*Activity:* Starting from the first line below, repeat the data exactly through to the last.

** Opening Data to use block **

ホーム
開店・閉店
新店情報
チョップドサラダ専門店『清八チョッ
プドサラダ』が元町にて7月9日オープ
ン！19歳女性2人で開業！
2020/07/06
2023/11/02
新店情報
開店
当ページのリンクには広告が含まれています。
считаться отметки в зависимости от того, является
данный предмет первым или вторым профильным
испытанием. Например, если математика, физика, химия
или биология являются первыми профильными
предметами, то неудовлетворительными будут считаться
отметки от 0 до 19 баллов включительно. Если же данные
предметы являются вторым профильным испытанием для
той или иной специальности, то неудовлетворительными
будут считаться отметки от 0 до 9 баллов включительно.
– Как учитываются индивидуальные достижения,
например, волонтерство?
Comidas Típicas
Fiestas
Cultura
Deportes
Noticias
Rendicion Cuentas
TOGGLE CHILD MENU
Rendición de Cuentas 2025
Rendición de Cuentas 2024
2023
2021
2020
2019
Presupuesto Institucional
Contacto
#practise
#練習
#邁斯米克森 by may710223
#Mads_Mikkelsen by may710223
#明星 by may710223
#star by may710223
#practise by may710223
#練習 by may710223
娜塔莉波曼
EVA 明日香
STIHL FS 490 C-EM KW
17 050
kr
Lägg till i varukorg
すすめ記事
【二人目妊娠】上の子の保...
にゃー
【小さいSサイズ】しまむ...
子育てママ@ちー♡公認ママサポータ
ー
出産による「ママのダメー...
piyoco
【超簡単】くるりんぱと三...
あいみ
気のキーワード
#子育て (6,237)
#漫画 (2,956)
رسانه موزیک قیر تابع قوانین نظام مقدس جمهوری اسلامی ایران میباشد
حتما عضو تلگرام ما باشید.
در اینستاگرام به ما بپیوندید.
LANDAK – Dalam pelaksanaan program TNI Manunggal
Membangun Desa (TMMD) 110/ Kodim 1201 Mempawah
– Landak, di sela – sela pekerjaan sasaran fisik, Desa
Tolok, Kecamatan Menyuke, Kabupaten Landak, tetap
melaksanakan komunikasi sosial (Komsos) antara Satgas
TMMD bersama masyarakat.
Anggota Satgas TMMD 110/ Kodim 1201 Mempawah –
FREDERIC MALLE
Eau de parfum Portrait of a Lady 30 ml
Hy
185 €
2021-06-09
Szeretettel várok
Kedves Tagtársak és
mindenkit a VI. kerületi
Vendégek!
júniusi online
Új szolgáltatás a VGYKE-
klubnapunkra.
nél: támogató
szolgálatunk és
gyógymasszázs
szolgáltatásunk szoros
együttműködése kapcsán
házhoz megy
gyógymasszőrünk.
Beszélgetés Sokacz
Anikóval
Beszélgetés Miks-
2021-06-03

** Closing Data to use block **

*Response box:*
ホーム
開店・閉店
新店情報
チョップドサラダ専門店『清八チョッ
プドサラダ』が元町にて7月9日オープ
ン！19歳女性2人で開業！
2020/07/06
2023/11/02
新店情報
開店
当ページのリンクには広告が含まれています。
считаться отметки в зависимости от того, является
данный предмет первым или вторым профильным
испытанием. Например, если математика, физика, химия
или биология являются первыми профильными
предметами, то неудовлетворительными будут считаться
отметки от 0 до 19 баллов включительно. Если же данные
предметы являются вторым профильным испытанием для
той или иной специальности, то неудовлетворительными
будут считаться отметки от 0 до 9 баллов включительно.
– Как учитываются индивидуальные достижения,
например, волонтерство?
Comidas Típicas
Fiestas
Cultura
Deportes
Noticias
Rendicion Cuentas
TOGGLE CHILD MENU
Rendición de Cuentas 2025
Rendición de Cuentas 2024
2023
2021
2020
2019
Presupuesto Institucional
Contacto
#practise
#練習
#邁斯米克森 by may710223
#Mads_Mikkelsen by may710223
#明星 by may710223
#star by may710223
#practise by may710223
#練習 by may710223
娜塔莉波曼
EVA 明日香
STIHL FS 490 C-EM KW
17 050
kr
Lägg till i varukorg
すすめ記事
【二人目妊娠】上の子の保...
にゃー
【小さいSサイズ】しまむ...
子育てママ@ちー♡公認ママサポータ
ー
出産による「ママのダメー...
piyoco
【超簡単】くるりんぱと三...
あいみ
気のキーワード
#子育て (6,237)
#漫画 (2,956)
رسانه موزیک قیر تابع قوانین نظام مقدس جمهوری اسلامی ایران میباشد
حتما عضو تلگرام ما باشید.
در اینستاگرام به ما بپیوندید.
LANDAK – Dalam pelaksanaan program TNI Manunggal
Membangun Desa (TMMD) 110/ Kodim 1201 Mempawah
– Landak, di sela – sela pekerjaan sasaran fisik, Desa
Tolok, Kecamatan Menyuke, Kabupaten Landak, tetap
melaksanakan komunikasi sosial (Komsos) antara Satgas
TMMD bersama masyarakat.
Anggota Satgas TMMD 110/ Kodim 1201 Mempawah –
FREDERIC MALLE
Eau de parfum Portrait of a Lady 30 ml
Hy
185 €
2021-06-09
Szeretettel várok
Kedves Tagtársak és
mindenkit a VI. kerületi
Vendégek!
júniusi online
Új szolgáltatás a VGYKE-
klubnapunkra.
nél: támogató
szolgálatunk és
gyógymasszázs
szolgáltatásunk szoros
együttműködése kapcsán
házhoz megy
gyógymasszőrünk.
Beszélgetés Sokacz
Anikóval
Beszélgetés Miks-
2021-06-03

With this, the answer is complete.